*Collected data entries*
[Start of section]

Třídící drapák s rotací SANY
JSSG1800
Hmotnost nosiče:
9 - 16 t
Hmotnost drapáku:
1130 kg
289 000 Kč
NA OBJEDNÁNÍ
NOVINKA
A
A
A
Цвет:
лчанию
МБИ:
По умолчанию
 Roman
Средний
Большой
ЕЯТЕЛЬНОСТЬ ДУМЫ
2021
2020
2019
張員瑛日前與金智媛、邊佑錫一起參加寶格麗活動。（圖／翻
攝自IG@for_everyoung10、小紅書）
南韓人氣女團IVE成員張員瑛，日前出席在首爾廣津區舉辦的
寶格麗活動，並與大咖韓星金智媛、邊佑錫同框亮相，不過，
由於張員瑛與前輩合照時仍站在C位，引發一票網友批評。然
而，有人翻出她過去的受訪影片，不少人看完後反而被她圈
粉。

[End of section]

*What to produce*
What is needed is a word-for-word copy of the records above, from the first line through the line that contains "張員瑛日前與金智媛、邊佑錫一起參加寶格麗活動。（圖／翻".

*Your solution*
Třídící drapák s rotací SANY
JSSG1800
Hmotnost nosiče:
9 - 16 t
Hmotnost drapáku:
1130 kg
289 000 Kč
NA OBJEDNÁNÍ
NOVINKA
A
A
A
Цвет:
лчанию
МБИ:
По умолчанию
 Roman
Средний
Большой
ЕЯТЕЛЬНОСТЬ ДУМЫ
2021
2020
2019
張員瑛日前與金智媛、邊佑錫一起參加寶格麗活動。（圖／翻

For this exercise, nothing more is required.